Richtlinien sollen vieles vereinfachen

Bisher hat das Jikei-Krankenhaus fünf Fälle öffentlich bekannt gegeben, bei denen Mütter ihre Kinder anonym zur Welt bringen wollten.

Da es bislang keine offiziellen Richtlinien für vertrauliche Geburten gegeben hatte, war es für die Verantwortlichen extrem schwierig gewesen, die Kinder in ein örtliches Familienregister eintragen zu lassen. Auf Anraten des Kumamoto District Legal Affairs Bureau des Justizministeriums ließ die Stadt selbst schließlich mindestens eines der Kinder unter der Autorität des Bürgermeisters ohne Geburtsurkunde eintragen. Eine Notlösung.

Die nächste Hürde stellte die Suche nach jemandem dar, der sich um die Neugeborenen kümmern konnte. Es dauerte über als sechs Monate, bis ein lokales Kinderberatungszentrum Vorkehrungen für den ersten Fall einer vertraulichen Geburt traf, bei dem das von der Mutter beantragte spezielle Adoptionssystem zur Anwendung kam.

Laut Kazufumi Onishi, dem Bürgermeister von Kumamoto, sei das Zentrum bei diesem Verfahren besonders vorsichtig gewesen. Außerdem hätten die Beamten vor einer „sehr schwierigen Entscheidung“ gestanden, da sie zu diesem Zeitpunkt noch keine Richtlinien hatten, auf die sie sich beziehen konnten.

Diskurs um die Verwaltung der persönlichen Informationen

Aktuell kümmert sich das Personal des Jikei-Krankenhauses selbst um die Verwahrung der Kopien der Personalausweise der Mütter.

Diese Vorgehensweise ist allerdings umstritten. Kritische Stimmen sind der Ansicht, dass eine öffentliche Einrichtung für die Aufbewahrung der vertraulichen Informationen zuständig sein sollte.

Andere wiederum sind der Meinung, dass es ein offizielles Verfahren geben sollte, um den Kindern Zugang zu diesen Informationen zu gewähren.

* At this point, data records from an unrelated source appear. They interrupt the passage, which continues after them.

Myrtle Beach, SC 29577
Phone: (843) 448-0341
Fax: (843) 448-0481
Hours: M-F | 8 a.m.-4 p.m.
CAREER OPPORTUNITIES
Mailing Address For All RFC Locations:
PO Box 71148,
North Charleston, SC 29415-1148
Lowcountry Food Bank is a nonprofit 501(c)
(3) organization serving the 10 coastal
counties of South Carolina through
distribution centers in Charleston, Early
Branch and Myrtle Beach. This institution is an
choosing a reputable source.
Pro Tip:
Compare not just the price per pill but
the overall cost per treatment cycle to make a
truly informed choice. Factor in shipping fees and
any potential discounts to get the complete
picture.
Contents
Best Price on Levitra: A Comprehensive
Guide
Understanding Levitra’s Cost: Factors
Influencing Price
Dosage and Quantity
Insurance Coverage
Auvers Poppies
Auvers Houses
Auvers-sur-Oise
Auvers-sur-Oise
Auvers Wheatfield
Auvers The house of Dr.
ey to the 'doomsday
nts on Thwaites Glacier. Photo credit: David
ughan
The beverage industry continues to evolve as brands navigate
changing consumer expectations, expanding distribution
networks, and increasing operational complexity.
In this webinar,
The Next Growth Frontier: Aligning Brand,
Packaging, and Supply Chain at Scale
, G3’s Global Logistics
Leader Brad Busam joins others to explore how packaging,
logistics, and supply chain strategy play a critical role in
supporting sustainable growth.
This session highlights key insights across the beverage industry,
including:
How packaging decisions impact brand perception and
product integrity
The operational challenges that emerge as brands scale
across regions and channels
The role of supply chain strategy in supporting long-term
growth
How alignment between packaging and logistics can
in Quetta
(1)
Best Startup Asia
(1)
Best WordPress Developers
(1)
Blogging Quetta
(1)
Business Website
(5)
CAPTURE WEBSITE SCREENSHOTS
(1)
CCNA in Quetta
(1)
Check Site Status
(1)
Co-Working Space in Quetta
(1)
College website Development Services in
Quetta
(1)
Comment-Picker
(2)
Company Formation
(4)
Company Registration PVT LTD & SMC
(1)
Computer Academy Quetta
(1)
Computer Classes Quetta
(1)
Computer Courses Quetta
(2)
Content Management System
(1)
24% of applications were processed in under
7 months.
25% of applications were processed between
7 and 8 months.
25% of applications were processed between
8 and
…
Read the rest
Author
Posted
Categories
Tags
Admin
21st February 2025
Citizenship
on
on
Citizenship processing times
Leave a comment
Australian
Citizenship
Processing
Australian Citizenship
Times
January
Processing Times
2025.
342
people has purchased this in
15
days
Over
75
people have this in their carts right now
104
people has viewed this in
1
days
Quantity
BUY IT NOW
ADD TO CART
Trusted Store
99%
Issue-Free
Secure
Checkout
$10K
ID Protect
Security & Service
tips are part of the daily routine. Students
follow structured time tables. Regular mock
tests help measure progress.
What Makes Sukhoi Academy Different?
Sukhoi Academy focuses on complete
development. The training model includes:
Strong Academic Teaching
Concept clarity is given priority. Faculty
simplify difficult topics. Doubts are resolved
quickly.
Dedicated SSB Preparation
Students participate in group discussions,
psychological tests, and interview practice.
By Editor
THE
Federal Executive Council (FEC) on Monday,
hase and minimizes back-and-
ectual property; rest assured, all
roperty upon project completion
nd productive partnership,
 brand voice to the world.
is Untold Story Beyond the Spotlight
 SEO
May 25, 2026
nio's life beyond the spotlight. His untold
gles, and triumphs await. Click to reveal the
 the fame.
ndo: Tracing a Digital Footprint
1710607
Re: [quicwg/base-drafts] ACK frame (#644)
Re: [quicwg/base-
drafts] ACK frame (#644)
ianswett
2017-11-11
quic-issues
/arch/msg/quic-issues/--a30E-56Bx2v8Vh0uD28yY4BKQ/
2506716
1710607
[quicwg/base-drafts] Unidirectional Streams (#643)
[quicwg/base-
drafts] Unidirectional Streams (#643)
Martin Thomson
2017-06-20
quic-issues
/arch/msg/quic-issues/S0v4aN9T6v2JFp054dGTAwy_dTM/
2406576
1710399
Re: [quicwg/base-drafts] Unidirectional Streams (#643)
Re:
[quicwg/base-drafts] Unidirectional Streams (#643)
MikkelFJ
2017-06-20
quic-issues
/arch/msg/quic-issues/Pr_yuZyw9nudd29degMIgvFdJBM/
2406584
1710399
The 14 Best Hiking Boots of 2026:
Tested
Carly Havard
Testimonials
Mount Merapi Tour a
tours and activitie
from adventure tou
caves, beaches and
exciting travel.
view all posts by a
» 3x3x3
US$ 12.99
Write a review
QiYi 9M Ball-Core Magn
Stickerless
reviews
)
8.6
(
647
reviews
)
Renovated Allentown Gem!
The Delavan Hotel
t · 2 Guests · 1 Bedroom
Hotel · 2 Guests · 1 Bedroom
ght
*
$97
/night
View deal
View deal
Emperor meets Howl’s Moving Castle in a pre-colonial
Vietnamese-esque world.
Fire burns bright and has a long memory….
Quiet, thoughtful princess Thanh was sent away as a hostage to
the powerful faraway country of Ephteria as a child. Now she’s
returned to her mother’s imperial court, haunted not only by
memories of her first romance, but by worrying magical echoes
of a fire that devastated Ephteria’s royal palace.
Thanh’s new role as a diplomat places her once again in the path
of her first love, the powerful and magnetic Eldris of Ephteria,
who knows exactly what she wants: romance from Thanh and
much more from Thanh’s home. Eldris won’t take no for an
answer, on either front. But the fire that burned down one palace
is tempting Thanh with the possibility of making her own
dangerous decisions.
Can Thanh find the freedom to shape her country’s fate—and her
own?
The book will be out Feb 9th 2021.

Ein System nach deutschem Vorbild

Als das Jikei-Krankenhaus sein vertrauliches Geburtensystem einführte, orientierte es sich dabei an den in Deutschland bereits vorhandenen Regelungen, die 2014 legalisiert wurden.

Yasunori Kashiwagi, ein Professor für Pädagogik am Chiba Keizai College, der eingehend mit dem deutschen Geburtensystem befasst hat, kommentierte bezüglich der neuen japanische Richtlinien: „Die Bequemlichkeit von Frauen mit dem dringenden Bedürfnis (anonym zu gebären) sollte an erster Stelle stehen.“

Er ist zudem der Ansicht, dass in den Richtlinien auch festgelegt werden sollte, dass die japanische Zentralregierung die Verantwortung für die Verwaltung der von den Müttern zur Verfügung gestellten persönlichen Daten übernimmt und dass nur die Kinder zum Zugriff auf die Daten berechtigt werden können.

Ebenso sollten in den Richtlinien auch Verfahren für den Fall beschrieben werden, dass ein Familiengericht über etwaige Einwände der Mütter gegen die Weitergabe ihrer Identität an ihre Kinder entscheidet, bevor die vertraulichen Informationen offengelegt werden.